Furious residents are at war with developers over plans to demolish £300k four-bed private home to make way for CYCLE PATH through their suburban cul-de-sac
- The ‘perfectly good’ £300,000 four-bed house is in a leafy Cardiff cul-de-sac
- Plans to flatten the home are to build a cycle lane for ‘affordable’ houses nearby
- Residents in the Welsh suburb says it is ‘ill-conceived and ill-thought through’
Developers are proposing demolishing a ‘perfectly good’ house which is less than 20 years old to make way for a cycle path.
The £300,000 four-bedroom private home could be destroyed to create a cycle route to a new ‘affordable’ housing development.
The move has prompted outrage from neighbours who say plans to flatten the house will change the ‘way of life’ in their leafy suburban cul-de-sac.
Residents also fear their objections to the ‘ill-conceived and ill-thought through’ plans will not be registered as as they claim council planners ‘seem to have made up their minds’.
The destruction order for the house, whose owners do not want to be identified, is included as part of plans for 45 new ‘afforable’ housing homes next to their existing private houses on the outskirts of Cardiff.
When demolishing existing homes and buildings, developers can either obtain a compulsory purchase order, or reach an amicable agreement with the owners of the home or building in question.
Families say they are not against the new development but do not want the cycle path to run through their quiet suburban cul-de-sac.
The £300,000-plus house in a suburban cul-de-sac on the outskirts of Cardiff, Wales, is set to be destroyed to make way for a cycle lane
The destruction order (house ringed in red) is part of plans for 45 new ‘affordable’ housing homes next to their existing private houses (field ringed in red)

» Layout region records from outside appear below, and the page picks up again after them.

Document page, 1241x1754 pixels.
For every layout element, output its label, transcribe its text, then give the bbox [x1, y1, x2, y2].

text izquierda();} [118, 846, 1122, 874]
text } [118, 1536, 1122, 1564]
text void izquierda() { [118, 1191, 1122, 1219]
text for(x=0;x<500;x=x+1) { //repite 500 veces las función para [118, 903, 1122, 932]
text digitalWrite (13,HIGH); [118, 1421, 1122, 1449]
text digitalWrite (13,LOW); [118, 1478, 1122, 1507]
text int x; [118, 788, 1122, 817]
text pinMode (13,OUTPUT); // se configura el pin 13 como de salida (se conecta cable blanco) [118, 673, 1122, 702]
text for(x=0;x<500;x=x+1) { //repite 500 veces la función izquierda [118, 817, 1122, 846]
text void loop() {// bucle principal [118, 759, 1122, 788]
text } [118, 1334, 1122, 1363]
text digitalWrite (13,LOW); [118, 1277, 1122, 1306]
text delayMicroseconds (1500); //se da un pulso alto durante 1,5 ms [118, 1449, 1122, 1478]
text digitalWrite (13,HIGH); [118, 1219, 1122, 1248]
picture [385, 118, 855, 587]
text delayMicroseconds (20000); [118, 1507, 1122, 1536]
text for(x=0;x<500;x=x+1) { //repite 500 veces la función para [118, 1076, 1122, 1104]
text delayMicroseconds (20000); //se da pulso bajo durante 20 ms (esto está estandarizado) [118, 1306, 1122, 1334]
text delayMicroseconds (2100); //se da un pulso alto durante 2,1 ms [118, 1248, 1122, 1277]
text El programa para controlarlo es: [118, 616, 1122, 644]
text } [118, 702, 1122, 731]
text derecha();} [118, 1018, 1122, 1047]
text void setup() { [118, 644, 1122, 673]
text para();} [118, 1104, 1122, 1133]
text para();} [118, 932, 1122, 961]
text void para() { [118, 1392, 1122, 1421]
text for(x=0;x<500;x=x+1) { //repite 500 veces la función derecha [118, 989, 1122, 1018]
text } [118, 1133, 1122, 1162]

The move has prompted outrage from neighbours who say plans to flatten the house will change the ‘way of life’ in their leafy cul-de-sac. Pictured: Residents Rob Lee with Vaughan and Alison Williams
A petition to ‘Save Number 43’ has now been signed by nearly 300 people to call on Cardiff Council to reject the pathway plans in the Pontprennau suburb of commuter homes.
Paul Cawley, 61, has lived in the area for 17 years and says planners have not considered the community by allowing the house to be flattened for the pathway.
He said: ‘We have a great community spirit here everybody is aware of who is coming and going. I have numerous concerns regarding the demolition [but] I’m not opposed to the housing development.
‘I don’t think the road is particularly safe for cyclists due to the junction at the bottom. It is ill-conceived and ill-thought through.
‘I’d like the application to be rejected, the planners haven’t considered us. I’ve personally received no notification about the demolition.’
Vaughan and Alison Williams are both retired and have lived at their home for over 20 years but will now consider moving.
They said: ‘We’ve got no problem with [the] housing and when we purchased our property it was in a quiet cul-de-sac.
‘The demolition won’t make us feel secure and it’ll change the dynamic of the street. You don’t expect a perfectly good house to be demolished.
‘The cycle path leads to nowhere, there’s no shops at the bottom of the road.
‘If the decision wasn’t reversed, eventually we would move because our dynamics would change completely.
A petition to ‘Save Number 43’ has now been signed by nearly 300 people to call on Cardiff Council to reject the pathway plans in the Pontprennau suburb of commuter homes
Families say they are not against the new development but do not want the cycle path to run through their quiet suburban cul-de-sac
‘As a community here, we don’t object to [the] housing, only the cycle lane.’
The neigbhours deny being ‘not in my backyard’ nimbys trying to block the people living in the affordable homes.
Action group chairman Rob Lee said: ‘Even if you build five-bedroom luxury houses we would oppose the plan, if it involved the demolition of one of our homes and destroying our way of life’
Residents also raised issues of the isolated nature of the development which is ‘plonked ‘among fields with no amenities or connectivity.’
Mr Lee said: ‘This lets people in affordable housing down.’
Residents fear they will not get a fair hearing as Cardiff City planners ‘seem to have made up their minds’ on the application which is not due to be heard until April 21.
A spokesperson for Cardiff Council said: ‘There is a specific process, and what we cannot do is predetermine that process before the planning committee reach their decision.’
Developers United Welsh say it is important for the new builds to ‘integrate well’ with the community.
A spokesman said: ‘This development will provide much needed high-quality homes for affordable rent and first-time buyers.
‘It is important for the proposed new homes to integrate well with the community and for pedestrians and cyclists to have adequate access to local facilities and amenities.
‘Local residents are being consulted as part of the planning process.’